ハッピィ★ボーイズ (Happii Bōizu)
- Genre: Comedy, Drama
- Directed by: Tazawa Naoki, Yagi Kazusuke
- Produced by: Moriya Takeshi
- Original network: TV Tokyo
- Original run: April 2, 2007 – June 18, 2007
- Episodes: 13
- Written by: Makoto Tateno
- Published by: Shinshokan
- English publisher: Digital Manga
- Magazine: Wings
- Original run: June 2007 – March 2008
- Volumes: 2

= Happy Boys =

Japanese television series

Happy Boys (ハッピィ★ボーイズ, Happii Bōizu) is a 13 episode Japanese television comedy, following five young men who work at Lady Braganza, a butler café. It was adapted into a manga by Makoto Tateno.

==Television series==
The series aired Mondays between 13:15 and 14:45.

===Cast===
- Koji Seto as Segawa Kyoichi/Shiva
- Kenta Kamakari as Akasaka Junta/Renjou
- Keisuke Kato as Kitamura Kosuke/Ivory
- Gaku Shindo as Inada Gen/Silk
- Shugo Nagashima as Tsuruoka Kokoro/Ibu
- Eiji Sugawara as Fukawa Kiichi
- Shunji Fujimura as Shikawaichi Kura (Owner)
- Tetsushi Tanaka as Katano Sakatoru/Katapi

- Guest stars

- Megumi Komatsu (ep1-2)
- Natsuhi Ueno (ep3-4)
- Hisae Morishita (ep5-6)
- Takahiro Uemura (ep5-6)
- Kaori Ikeda (ep7-8)
- Atsushi Hashimoto (ep7-8)
- Rie Minemura (ep9-10)
- Toshiyuki Toyonaga (ep9-10)
- Hana Kino (ep11-13)

== Summary ==
Happy Boys is a television series that features nine male celebrities from various sectors of the entertainment industry, including television hosts, comedians, and musicians. The show's central concept is focused on "happiness training." At the onset of the series, each participant undergoes a test to determine their current level of happiness. Following this, they engage in a series of challenges and missions, designed to enhance their happiness and overall wellbeing.

The range of challenges varies, encompassing activities from basic ones like exercising and ensuring adequate sleep, to more complex tasks such as facing personal fears or performing in front of large audiences. The series adopts a documentary-style format, providing a perspective on the participants' personal lives and challenges through interviews and behind-the-scenes footage.

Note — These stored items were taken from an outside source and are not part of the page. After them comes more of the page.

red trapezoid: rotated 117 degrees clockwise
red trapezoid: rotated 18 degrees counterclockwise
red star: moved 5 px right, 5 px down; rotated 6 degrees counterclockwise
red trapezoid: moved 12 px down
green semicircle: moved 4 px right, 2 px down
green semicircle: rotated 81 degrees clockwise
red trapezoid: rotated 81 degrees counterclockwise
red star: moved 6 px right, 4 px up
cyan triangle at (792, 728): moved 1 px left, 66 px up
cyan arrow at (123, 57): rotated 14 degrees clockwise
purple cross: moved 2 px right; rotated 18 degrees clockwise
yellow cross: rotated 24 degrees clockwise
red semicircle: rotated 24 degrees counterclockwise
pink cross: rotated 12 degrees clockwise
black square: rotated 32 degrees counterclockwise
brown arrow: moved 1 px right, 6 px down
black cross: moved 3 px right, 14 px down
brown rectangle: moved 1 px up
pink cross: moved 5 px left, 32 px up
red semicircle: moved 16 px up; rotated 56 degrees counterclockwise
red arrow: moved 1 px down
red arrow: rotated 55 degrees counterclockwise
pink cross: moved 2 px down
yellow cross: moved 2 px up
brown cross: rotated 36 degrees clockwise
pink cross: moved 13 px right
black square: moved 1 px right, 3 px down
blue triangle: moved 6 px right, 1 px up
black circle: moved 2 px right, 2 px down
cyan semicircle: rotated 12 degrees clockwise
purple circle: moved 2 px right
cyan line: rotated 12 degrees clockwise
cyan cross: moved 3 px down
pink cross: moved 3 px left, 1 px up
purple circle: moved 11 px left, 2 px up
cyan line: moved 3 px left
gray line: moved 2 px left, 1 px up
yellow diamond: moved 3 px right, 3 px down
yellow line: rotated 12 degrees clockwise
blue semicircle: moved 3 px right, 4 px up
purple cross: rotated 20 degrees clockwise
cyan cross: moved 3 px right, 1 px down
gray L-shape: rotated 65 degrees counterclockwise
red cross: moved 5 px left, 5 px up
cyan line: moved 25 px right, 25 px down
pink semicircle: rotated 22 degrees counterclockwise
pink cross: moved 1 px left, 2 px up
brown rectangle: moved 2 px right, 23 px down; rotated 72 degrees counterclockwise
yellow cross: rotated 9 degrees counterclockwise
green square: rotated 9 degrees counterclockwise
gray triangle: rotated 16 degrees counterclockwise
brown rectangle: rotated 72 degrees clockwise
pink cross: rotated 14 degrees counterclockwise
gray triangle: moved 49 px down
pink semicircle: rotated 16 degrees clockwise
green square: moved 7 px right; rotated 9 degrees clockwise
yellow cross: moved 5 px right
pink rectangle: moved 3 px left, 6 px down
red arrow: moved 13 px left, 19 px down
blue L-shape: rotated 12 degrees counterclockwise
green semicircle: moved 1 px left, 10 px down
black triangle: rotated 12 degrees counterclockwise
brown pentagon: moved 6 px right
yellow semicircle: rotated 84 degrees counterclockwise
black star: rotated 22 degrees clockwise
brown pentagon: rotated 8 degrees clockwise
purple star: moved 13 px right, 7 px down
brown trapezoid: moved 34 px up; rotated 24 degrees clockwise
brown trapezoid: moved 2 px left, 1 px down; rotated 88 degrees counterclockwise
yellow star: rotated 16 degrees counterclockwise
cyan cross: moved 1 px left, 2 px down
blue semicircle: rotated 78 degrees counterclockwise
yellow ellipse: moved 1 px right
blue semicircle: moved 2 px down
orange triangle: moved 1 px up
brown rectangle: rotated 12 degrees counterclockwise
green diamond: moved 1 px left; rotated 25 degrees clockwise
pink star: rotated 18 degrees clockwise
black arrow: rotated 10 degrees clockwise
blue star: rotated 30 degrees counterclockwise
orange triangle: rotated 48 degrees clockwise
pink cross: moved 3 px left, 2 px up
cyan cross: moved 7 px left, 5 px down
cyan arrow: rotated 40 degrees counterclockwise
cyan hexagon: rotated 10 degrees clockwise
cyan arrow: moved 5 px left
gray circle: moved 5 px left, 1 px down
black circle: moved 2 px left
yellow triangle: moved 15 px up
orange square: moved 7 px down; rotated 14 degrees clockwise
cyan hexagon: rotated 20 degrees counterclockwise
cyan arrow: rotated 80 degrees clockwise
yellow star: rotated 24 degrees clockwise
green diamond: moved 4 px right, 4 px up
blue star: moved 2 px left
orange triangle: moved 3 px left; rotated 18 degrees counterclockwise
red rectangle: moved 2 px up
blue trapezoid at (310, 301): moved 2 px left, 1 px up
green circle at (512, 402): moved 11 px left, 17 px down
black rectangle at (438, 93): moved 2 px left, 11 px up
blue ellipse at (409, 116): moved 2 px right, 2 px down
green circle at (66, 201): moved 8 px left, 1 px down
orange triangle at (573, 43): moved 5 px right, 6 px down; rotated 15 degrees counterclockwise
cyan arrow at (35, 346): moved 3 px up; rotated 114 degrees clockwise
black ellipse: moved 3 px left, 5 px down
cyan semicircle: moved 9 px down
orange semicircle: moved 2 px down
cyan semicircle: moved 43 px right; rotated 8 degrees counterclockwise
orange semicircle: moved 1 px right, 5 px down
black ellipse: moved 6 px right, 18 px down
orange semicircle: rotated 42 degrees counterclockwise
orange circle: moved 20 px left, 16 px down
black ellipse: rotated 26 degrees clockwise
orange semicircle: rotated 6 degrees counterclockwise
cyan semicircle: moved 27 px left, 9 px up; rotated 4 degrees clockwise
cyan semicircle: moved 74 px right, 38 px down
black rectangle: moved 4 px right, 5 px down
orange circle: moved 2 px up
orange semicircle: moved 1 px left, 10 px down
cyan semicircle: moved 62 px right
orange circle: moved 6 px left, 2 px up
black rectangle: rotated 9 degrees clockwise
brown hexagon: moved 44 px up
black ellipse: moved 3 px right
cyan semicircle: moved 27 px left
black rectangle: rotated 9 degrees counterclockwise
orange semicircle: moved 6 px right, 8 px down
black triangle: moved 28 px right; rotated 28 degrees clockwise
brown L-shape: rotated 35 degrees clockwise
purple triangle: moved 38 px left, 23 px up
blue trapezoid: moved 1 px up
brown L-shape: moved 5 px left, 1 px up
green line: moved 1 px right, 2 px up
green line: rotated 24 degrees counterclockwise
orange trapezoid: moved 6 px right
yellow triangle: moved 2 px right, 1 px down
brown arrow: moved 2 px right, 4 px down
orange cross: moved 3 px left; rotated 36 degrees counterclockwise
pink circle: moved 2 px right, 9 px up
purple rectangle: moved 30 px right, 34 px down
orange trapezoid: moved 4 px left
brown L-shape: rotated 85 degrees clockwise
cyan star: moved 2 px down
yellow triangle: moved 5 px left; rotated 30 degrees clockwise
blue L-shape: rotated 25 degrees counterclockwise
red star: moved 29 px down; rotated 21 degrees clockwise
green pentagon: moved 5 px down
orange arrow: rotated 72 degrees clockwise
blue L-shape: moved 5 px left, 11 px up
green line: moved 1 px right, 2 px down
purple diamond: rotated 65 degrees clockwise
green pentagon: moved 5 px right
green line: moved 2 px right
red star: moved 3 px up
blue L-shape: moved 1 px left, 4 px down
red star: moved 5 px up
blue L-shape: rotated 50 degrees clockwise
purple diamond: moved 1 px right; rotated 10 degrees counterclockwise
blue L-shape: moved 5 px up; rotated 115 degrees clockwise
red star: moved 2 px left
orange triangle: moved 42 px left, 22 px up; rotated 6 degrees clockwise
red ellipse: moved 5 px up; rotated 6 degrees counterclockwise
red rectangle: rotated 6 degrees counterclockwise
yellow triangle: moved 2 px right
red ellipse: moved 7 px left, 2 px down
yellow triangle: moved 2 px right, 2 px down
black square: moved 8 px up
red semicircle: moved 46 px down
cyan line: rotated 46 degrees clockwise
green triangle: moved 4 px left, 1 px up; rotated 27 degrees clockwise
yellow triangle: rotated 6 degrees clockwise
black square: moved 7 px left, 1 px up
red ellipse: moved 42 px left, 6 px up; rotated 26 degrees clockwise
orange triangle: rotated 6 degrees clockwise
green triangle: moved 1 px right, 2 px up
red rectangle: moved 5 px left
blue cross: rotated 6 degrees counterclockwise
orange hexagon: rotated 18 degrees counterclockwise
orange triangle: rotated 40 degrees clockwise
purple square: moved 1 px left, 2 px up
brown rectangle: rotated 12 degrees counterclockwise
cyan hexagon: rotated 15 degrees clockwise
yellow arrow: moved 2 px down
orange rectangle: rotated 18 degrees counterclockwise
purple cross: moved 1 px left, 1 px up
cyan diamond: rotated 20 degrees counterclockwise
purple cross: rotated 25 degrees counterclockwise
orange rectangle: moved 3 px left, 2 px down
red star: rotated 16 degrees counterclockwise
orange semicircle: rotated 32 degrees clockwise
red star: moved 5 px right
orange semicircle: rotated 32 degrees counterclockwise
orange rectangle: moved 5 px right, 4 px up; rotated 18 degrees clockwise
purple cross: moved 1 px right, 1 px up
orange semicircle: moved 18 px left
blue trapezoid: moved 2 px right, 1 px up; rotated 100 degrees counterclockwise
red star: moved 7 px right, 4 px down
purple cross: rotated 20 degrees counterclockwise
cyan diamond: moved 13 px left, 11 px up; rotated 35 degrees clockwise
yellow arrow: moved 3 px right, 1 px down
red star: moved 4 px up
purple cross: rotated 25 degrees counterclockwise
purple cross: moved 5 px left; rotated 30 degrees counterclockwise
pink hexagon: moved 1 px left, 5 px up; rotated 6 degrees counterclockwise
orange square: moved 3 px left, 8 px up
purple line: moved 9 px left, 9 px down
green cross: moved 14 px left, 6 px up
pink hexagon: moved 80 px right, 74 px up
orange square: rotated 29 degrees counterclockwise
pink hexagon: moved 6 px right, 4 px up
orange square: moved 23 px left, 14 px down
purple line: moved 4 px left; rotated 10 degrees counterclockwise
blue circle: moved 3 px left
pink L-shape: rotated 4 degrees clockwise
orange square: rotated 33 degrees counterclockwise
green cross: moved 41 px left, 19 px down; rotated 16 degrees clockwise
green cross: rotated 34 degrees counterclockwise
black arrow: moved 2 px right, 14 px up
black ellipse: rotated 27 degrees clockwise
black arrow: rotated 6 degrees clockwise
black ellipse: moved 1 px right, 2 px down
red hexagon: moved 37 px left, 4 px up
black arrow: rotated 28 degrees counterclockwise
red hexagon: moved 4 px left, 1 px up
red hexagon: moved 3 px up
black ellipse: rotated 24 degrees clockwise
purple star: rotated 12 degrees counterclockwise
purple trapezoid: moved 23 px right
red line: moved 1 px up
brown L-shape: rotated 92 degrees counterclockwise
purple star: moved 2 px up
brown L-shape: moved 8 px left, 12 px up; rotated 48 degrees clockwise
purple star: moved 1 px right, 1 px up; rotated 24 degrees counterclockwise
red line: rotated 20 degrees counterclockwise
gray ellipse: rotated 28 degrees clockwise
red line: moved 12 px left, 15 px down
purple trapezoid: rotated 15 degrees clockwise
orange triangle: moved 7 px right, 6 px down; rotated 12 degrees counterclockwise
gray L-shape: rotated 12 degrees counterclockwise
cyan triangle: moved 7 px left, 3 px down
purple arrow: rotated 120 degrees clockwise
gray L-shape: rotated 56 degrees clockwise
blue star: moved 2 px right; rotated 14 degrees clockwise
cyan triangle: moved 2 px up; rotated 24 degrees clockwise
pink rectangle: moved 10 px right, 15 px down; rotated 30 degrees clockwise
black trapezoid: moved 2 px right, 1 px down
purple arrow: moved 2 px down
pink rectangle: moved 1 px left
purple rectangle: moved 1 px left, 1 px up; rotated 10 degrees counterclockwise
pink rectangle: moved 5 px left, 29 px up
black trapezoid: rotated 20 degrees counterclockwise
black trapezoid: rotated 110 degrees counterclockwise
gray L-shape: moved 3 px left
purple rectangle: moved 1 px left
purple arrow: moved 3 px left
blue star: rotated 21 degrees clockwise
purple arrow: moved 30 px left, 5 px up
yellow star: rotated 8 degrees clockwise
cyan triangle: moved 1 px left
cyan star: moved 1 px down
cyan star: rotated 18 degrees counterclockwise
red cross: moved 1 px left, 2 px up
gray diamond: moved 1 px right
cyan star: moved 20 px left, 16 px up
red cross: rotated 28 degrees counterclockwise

An integral aspect of Happy Boys is its all-male cast. This choice is made to confront the stereotype that men are generally less in tune with their emotions compared to women. The show aims to encourage emotional wellbeing among men by demonstrating male celebrities actively working on their emotional health.

Music is a significant component of the show. Each episode includes performances by the cast members, all of whom have musical backgrounds. The inclusion of music serves both as a form of entertainment and as a means for the cast to explore and express their emotions.

==Manga==
The manga is licensed in English by Digital Manga Publishing, under their DokiDoki imprint. It is also licensed in Germany by Egmont Manga.

==Development==

Makoto Tateno visited the cast and talked with them when she was developing the manga.

==Reception==

Snow Wildsmith described the manga as "enjoyable, but not all that memorable", but noted that the stereotypically "blatantly gay" chef could offend some readers. Leroy Douresseaux felt the manga series had potential, but that the first volume was not "anything really special". Connie C. described the manga as being "a cross between Antique Bakery and Princess Princess". Matthew Warner felt it was fun to see the characters switch on their "butler-mode".